Images of plotted data

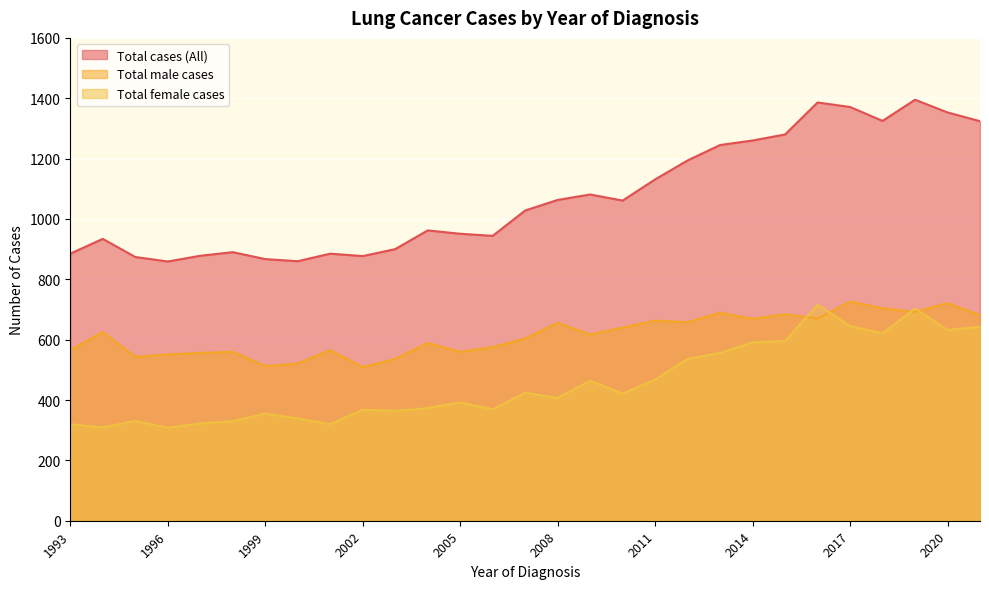

At which category is the sum across all series the highest?

2019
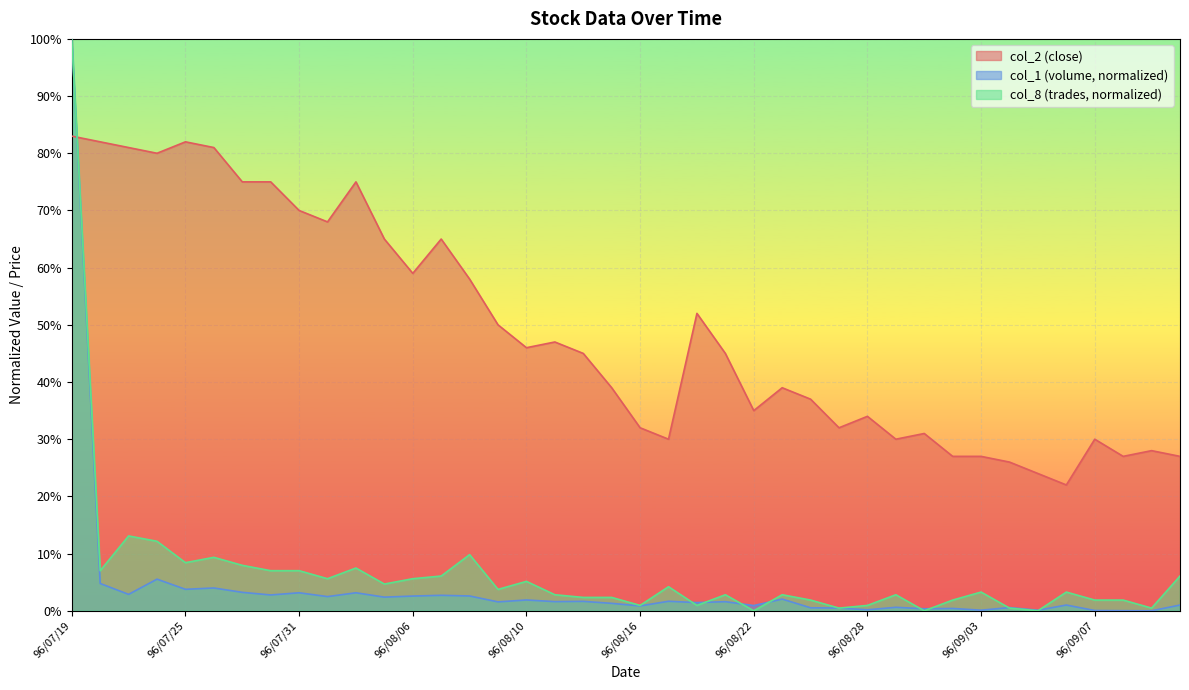

How many lines are shown in the chart?

3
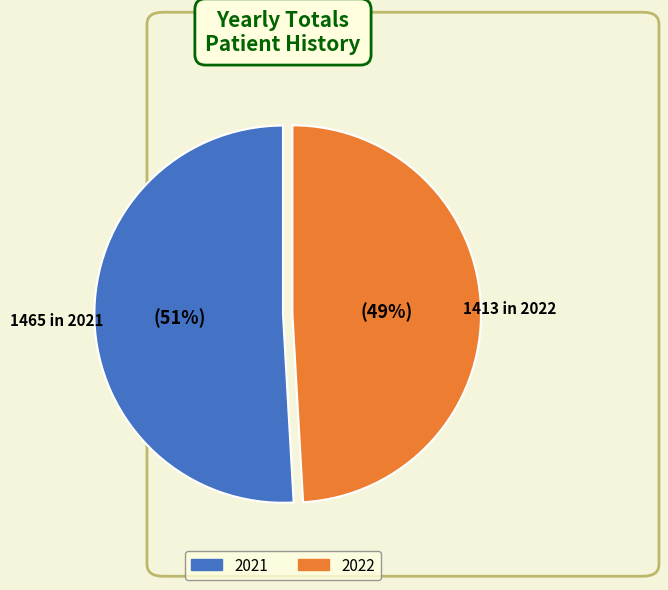

Count the number of slices in the pie.

2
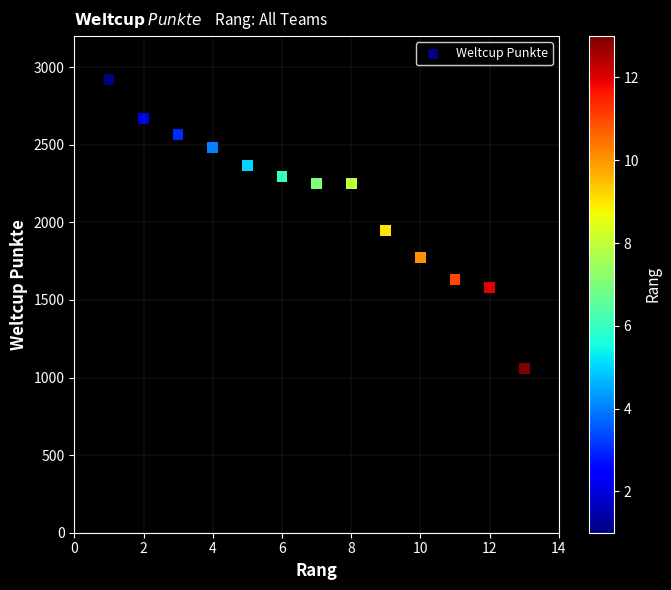

What Y value in the scatter plot is closest to 1991?

1949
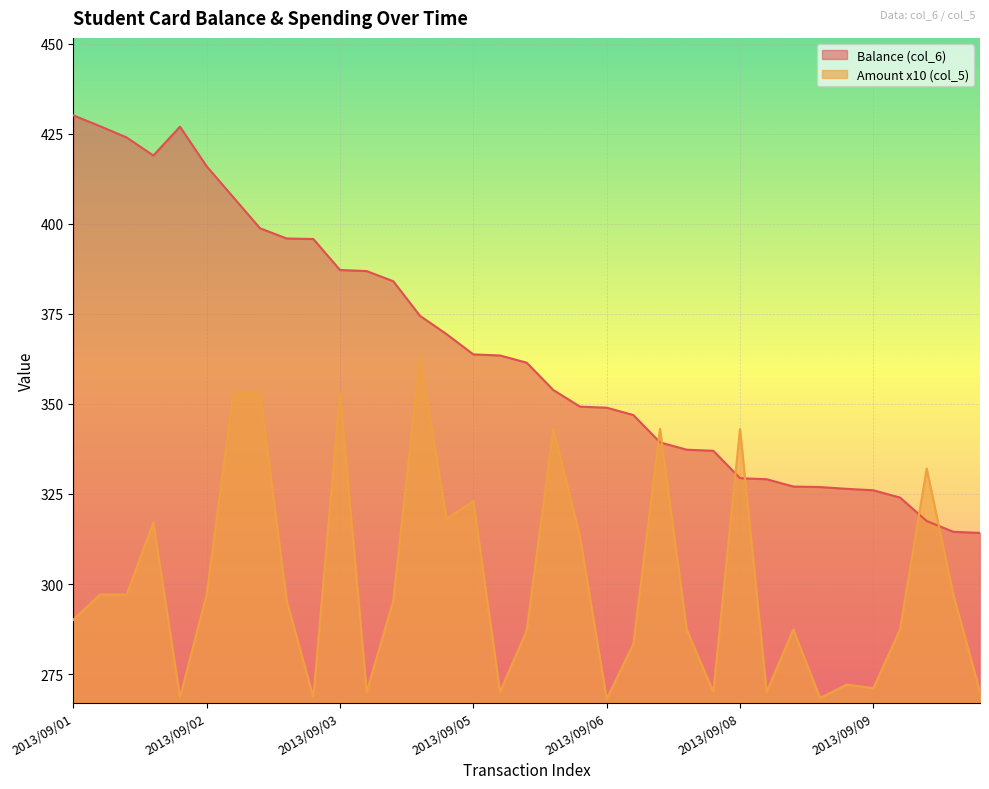

How many intersections are there between Amount (col_5) and Balance (col_6)?

6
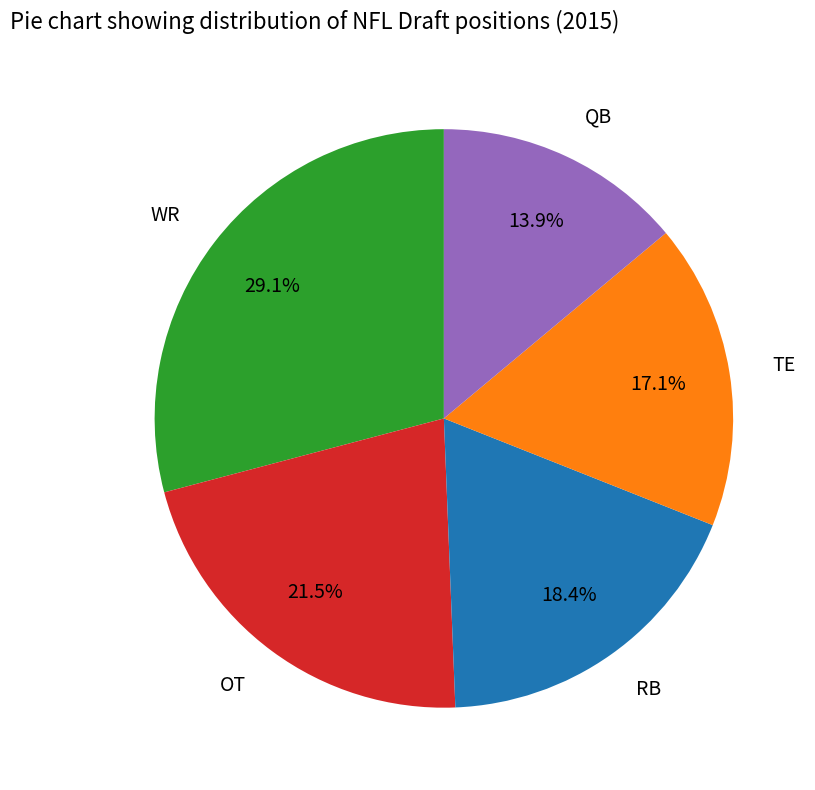

The WR slice represents 29% of the pie. True or false?

True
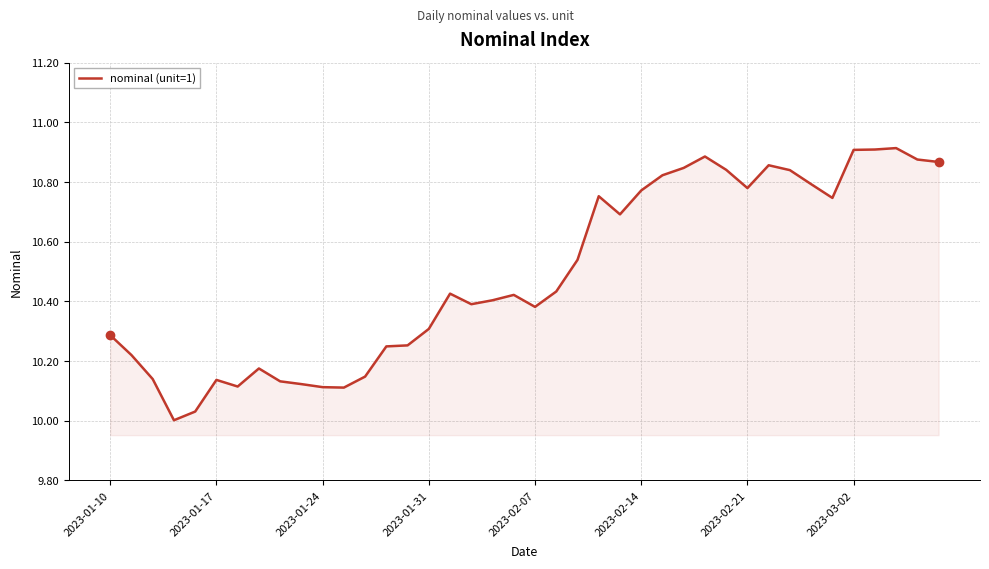

What is the difference between the maximum and minimum values?

0.9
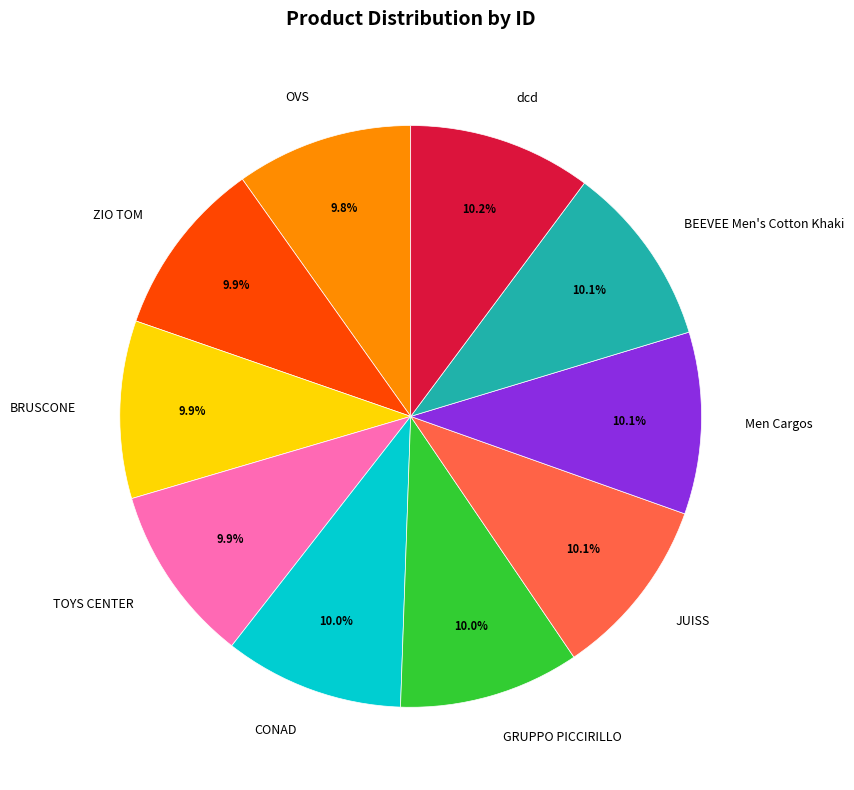

To the nearest percent, what percentage of the pie is JUISS?

10%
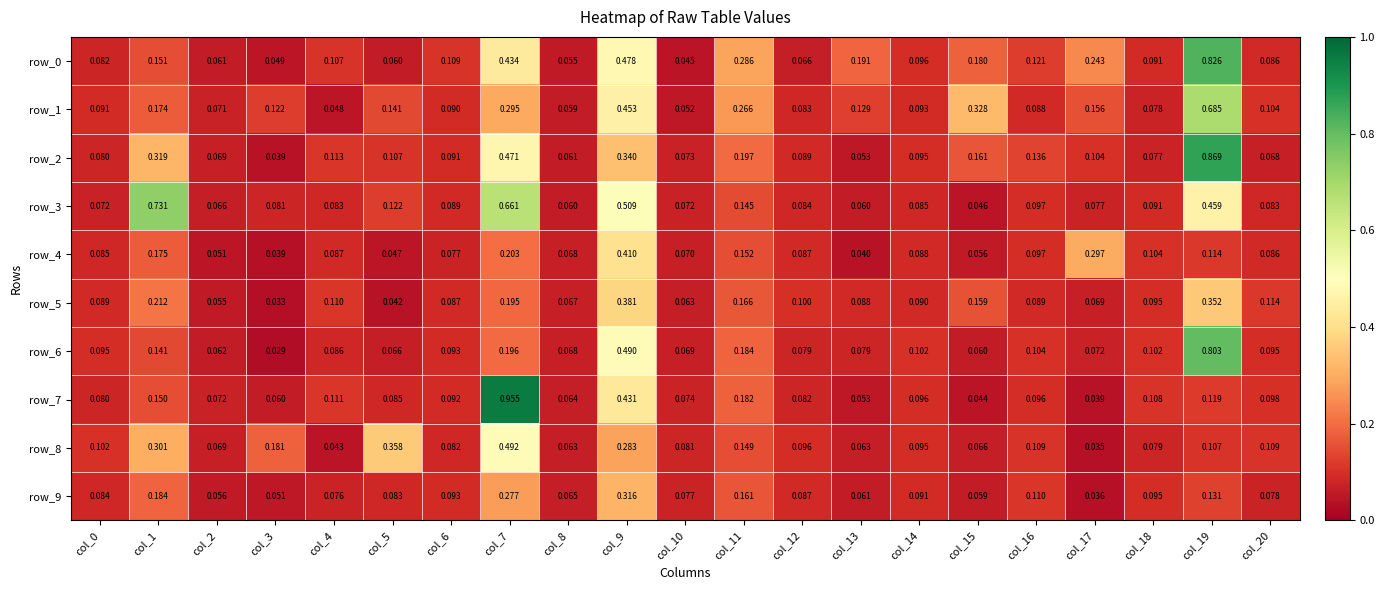

Is the value of row_1 at col_0 greater than the value of row_5 at col_5?

Yes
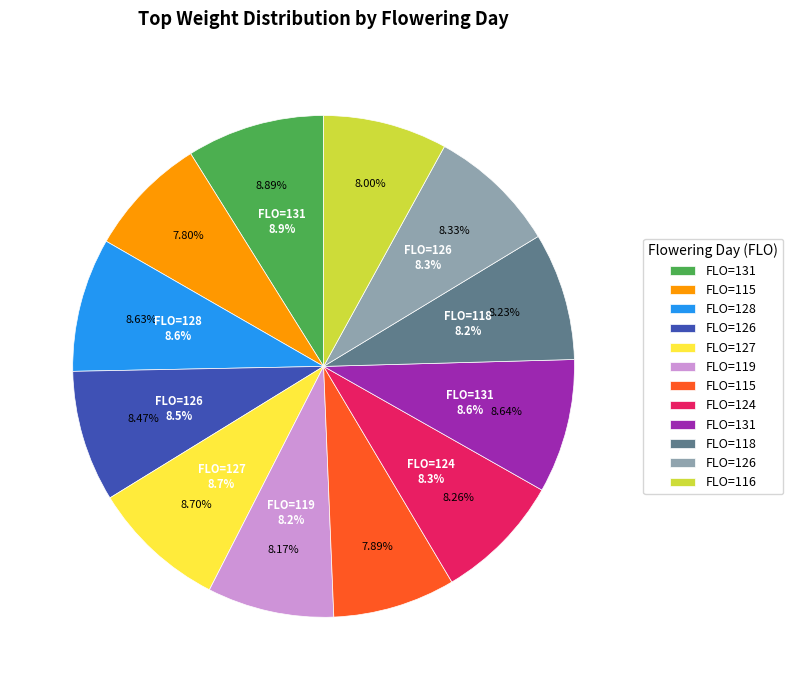

Do 127 and 119 together represent more than half of the pie?

No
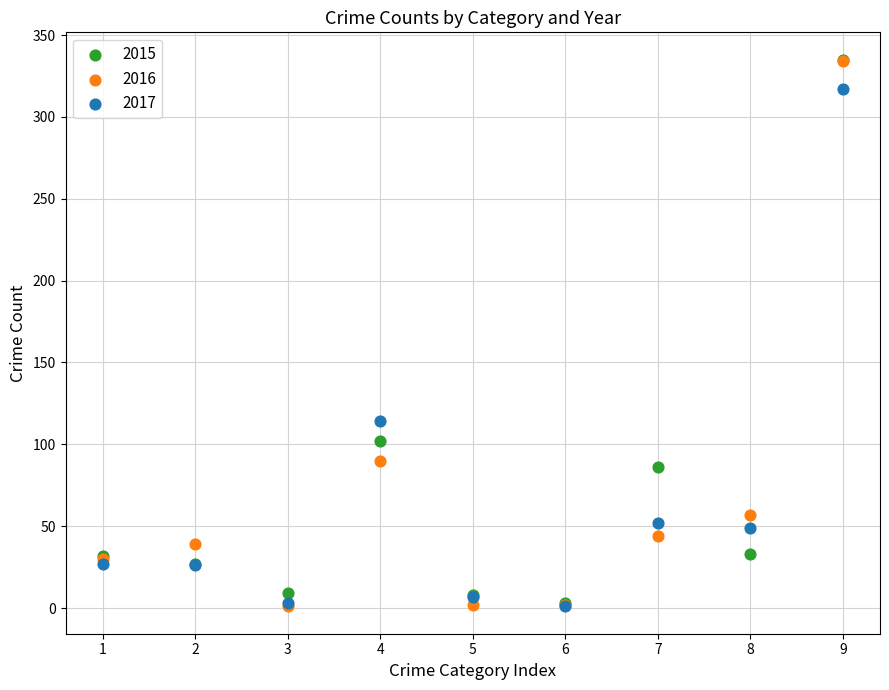

Across all series, what Y value is closest to 168?

114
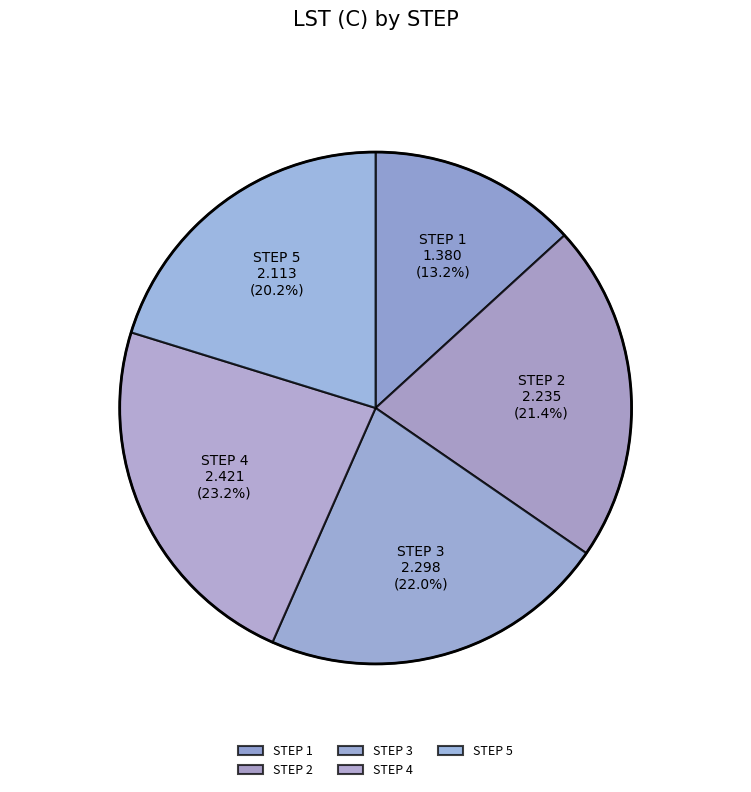

Rank the categories by value from lowest to highest.

STEP 1, STEP 5, STEP 2, STEP 3, STEP 4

* _To do_
Which lines in the records contain the word "between"? Pick out each one and copy it.

* _Result_
How many intersections are there between Amount (col_5) and Balance (col_6)?
What is the difference between the maximum and minimum values?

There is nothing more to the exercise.